January 13, 2012
On Thursday, December 15, 2011, the Obama administration proposed regulations to give the nation’s nearly two million homecare workers minimum wage and overtime protections. These workers have long
been exempted from federal labor laws since 1974. Although some states, including California, guarantee homecare workers either minimum wage, overtime, or both, 29 states do not offer these protections.

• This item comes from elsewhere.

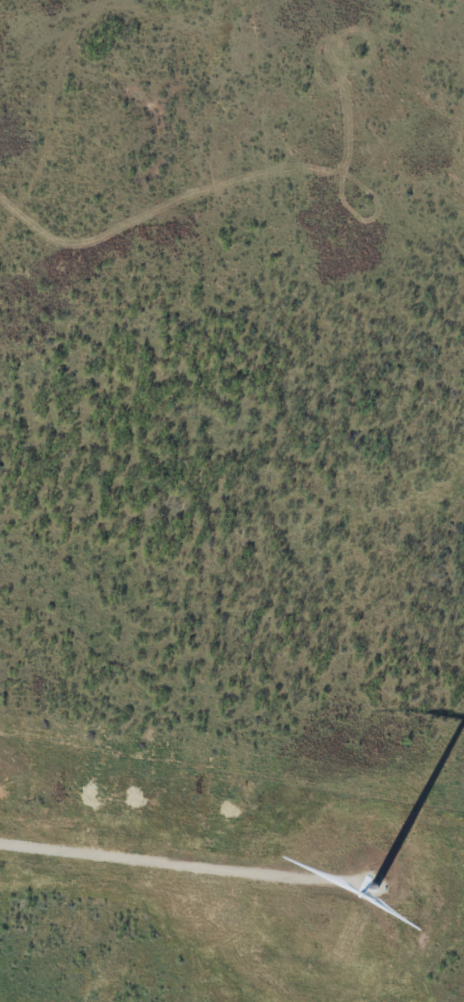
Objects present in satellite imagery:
road: (147, 876)
wind turbine: (371, 892)

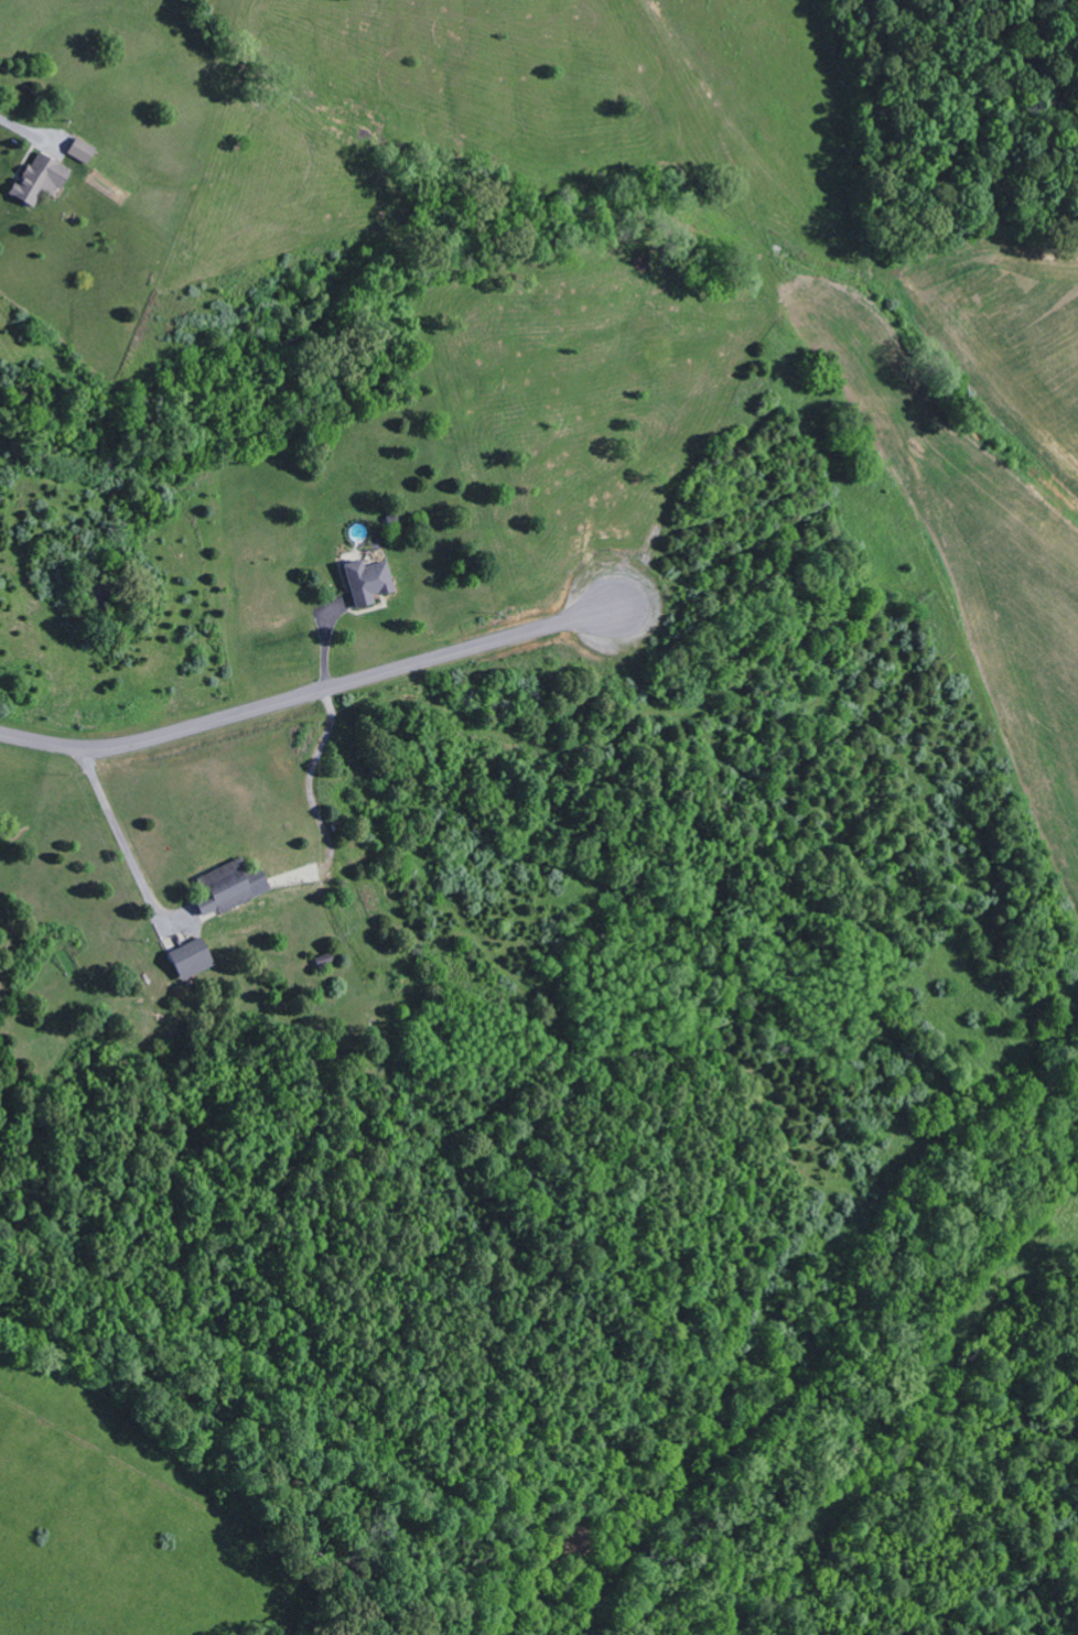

NOTICE OF PROPOSED RULEMAKING
The U.S. Department of Labor (DOL) issued a Notice of Proposed Rulemaking (NPRM) on December 27, 2011 outlining the proposed revisions to the Fair Labor Standards Act’s (FLSA) exemptions for “companionship” services and live-in domestic employees. The proposed revisions would drastically limit the current exemptions. According to the DOL, “due to signifi cant changes in the home health care industry over the last 35 years, workers who today provide inhome care to individuals are performing duties and working in circumstances that were not envisioned when the companionship services regulations were promulgated” and thus revisions were necessary. The deadline for submitting objections or other comments is February 27, 2012.
THE PROPOSED REVISIONS
Under the current FLSA exemption, minimum-wage and overtime requirements do not apply to employees “employed in domestic service employment to provide companionship services for individuals who (because of infirmity) are unable to care for themselves…” The NPRM limitations would substantially limit these exemptions.
Under the proposed revisions, the exemption would be limited to companions employed only by the individual, family, or household and thus inapplicable to third party employers providing companions. In addition, the NPRM proposes to (1) revise the definition of “domestic service employment” and “companionship services,” (2) clarify the type of activities and duties that may be considered “incidental” to the provision of companionship services (i.e. incidental personal care services must be limited to less than 20% of total hours worked or the exemption is lost for that workweek), and (3) amend the record-keeping requirements for live-in domestic workers.
Many are in opposition to the proposal, arguing this will substantially increase labor costs for third-party employers who will not longer be able to rely upon the exemption, resulting in greater financial burdens for families depending on these service providers.